This week a friend emailed an article about a toolkit for male health. It got me thinking: why don’t boys go to the doctor? It seems that for teen girls, there are numerous reasons that lead them in for medical evaluations (menstrual cramps, acne, concerns about weight, reproductive health). There are screening guidelines that encourage women under age 25 to seek medical care routinely, but our teen boys are often left out. It’s not that teen boys are more or less healthy, it just seems that we’ve been less likely to consider that boys need medical visits too!
Adolescent males have higher rates of accidental trauma, are more likely to complete suicide, and have just as many questions/concerns about their changing bodies as girls.

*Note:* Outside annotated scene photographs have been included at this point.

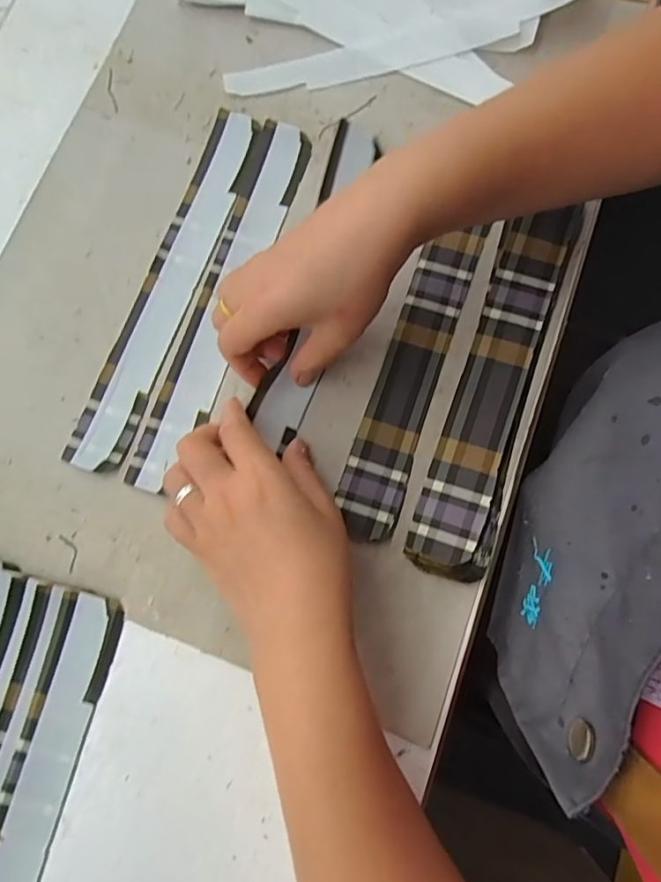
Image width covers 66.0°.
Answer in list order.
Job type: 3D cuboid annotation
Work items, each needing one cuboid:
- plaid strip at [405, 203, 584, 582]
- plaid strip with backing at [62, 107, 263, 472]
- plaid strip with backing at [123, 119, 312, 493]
[{"bbox_3d":[0.097,-0.034,0.304,0.043,0.022,0.228,17,79,4],"label":"plaid strip"},{"bbox_3d":[-0.106,-0.104,0.334,0.035,0.006,0.258,20,80,4],"label":"plaid strip with backing"},{"bbox_3d":[-0.069,-0.092,0.331,0.035,0.006,0.257,18,82,7],"label":"plaid strip with backing"}]

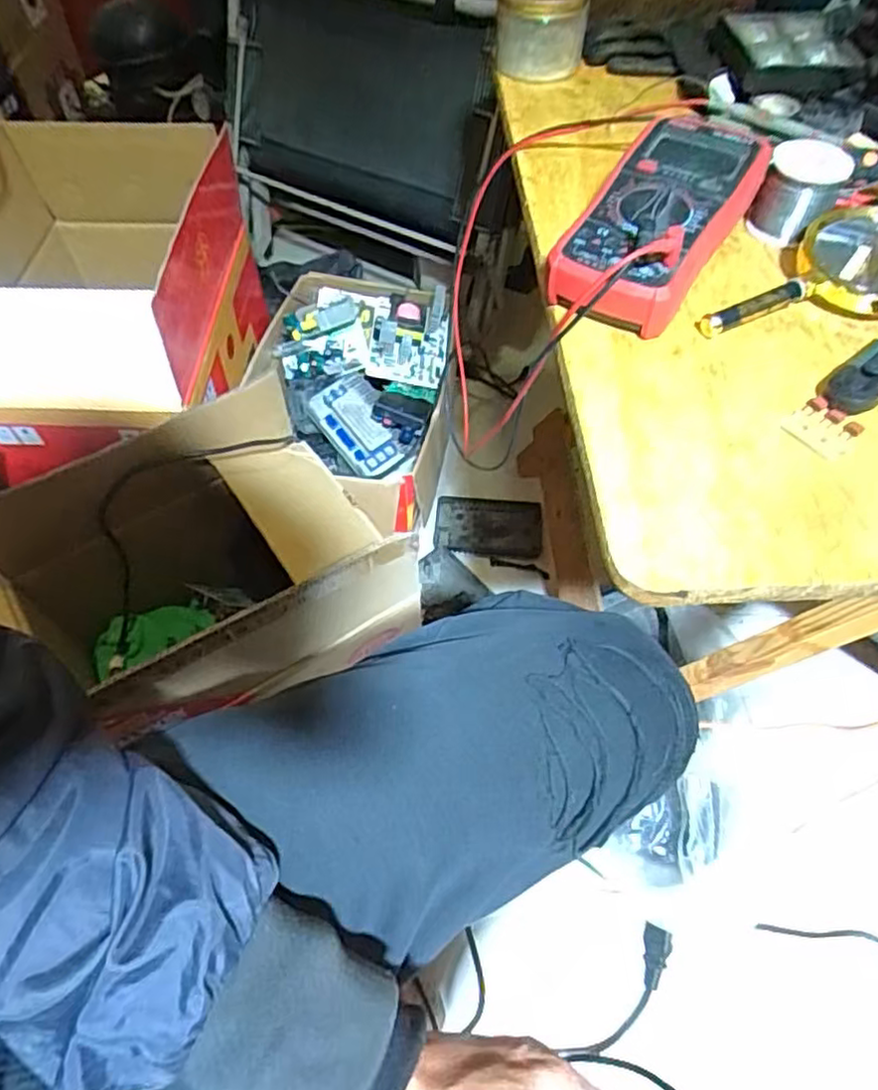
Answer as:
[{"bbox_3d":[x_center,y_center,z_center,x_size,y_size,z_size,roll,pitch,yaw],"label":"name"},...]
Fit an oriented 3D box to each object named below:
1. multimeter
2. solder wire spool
[{"bbox_3d":[0.151,-0.224,0.463,0.092,0.048,0.199,28,60,17],"label":"multimeter"},{"bbox_3d":[0.261,-0.256,0.493,0.053,0.053,0.052,28,60,17],"label":"solder wire spool"}]

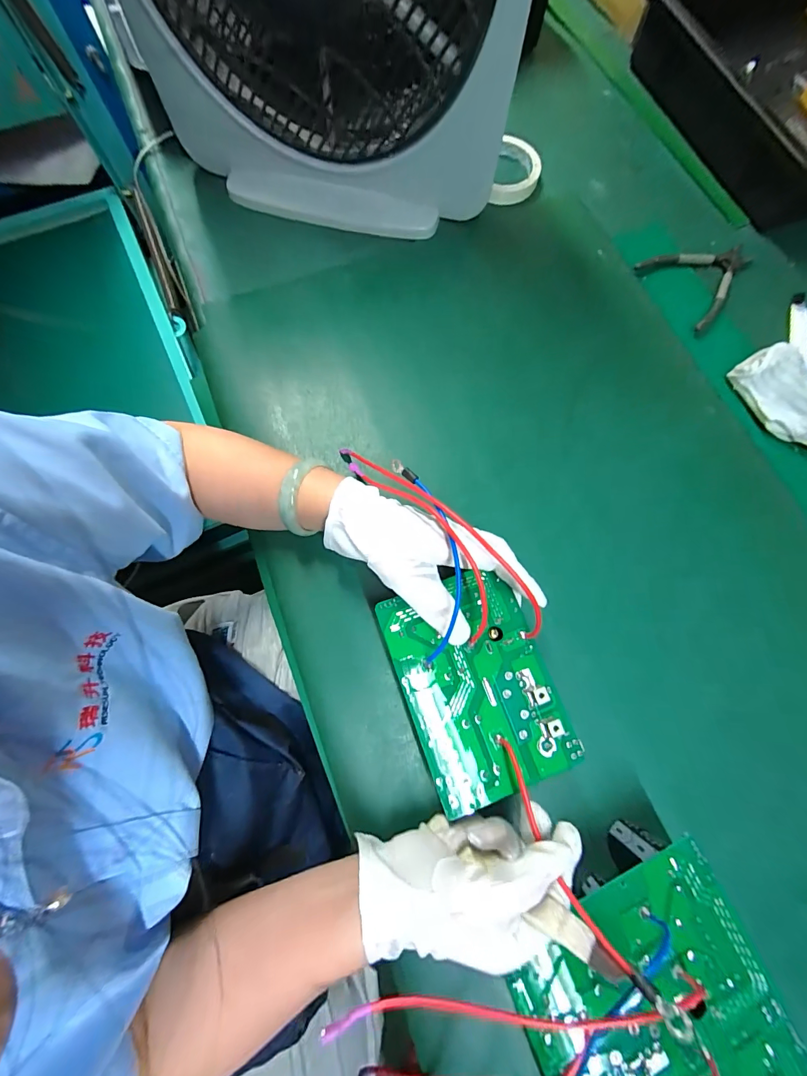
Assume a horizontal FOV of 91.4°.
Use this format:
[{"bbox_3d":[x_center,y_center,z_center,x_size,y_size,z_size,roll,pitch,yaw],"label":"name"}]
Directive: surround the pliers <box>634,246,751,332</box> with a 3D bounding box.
[{"bbox_3d":[0.360,-0.319,0.468,0.136,0.013,0.107,-37,79,-10],"label":"pliers"}]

We can often get them in for a medical visit once a year if they play a sport (for a screening sports physical), but after age 15, boys are much less likely to come in for a visit than girls. An annual visit with a medical provider is recommended for everyone! For teen boys, this visit can address pubertal changes, acne, depression & anxiety, substance use, immunizations, reproductive and sexual health, peer influence, self esteem, school performance, sleep, body image, and the list goes on and on.
This week, the Partnership for Male Youth launched an online tool for parents and providers that highlights the importance of male health and provides tools (including videos) on topics ranging from reproductive health to trauma.
If you are the parent of a teen male and it’s been more than a year since seeing his medical provider, schedule a check up. I’m sure his primary care provider would like to see him and you can both take advantage of the visit to have your questions related to his health answered.